Segment Open
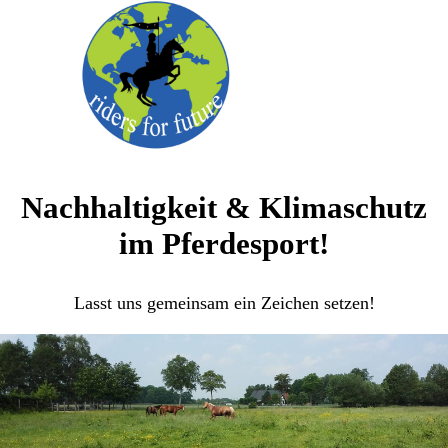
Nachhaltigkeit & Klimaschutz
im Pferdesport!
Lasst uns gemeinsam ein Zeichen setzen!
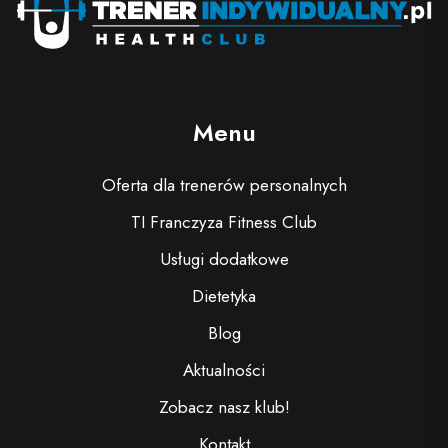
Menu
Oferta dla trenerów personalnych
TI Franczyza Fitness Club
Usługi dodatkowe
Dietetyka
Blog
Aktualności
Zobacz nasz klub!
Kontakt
Segment Closed
Task item: Repeat every record above exactly, except the pictures.

Answer box:
Nachhaltigkeit & Klimaschutz
im Pferdesport!
Lasst uns gemeinsam ein Zeichen setzen!
Menu
Oferta dla trenerów personalnych
TI Franczyza Fitness Club
Usługi dodatkowe
Dietetyka
Blog
Aktualności
Zobacz nasz klub!
Kontakt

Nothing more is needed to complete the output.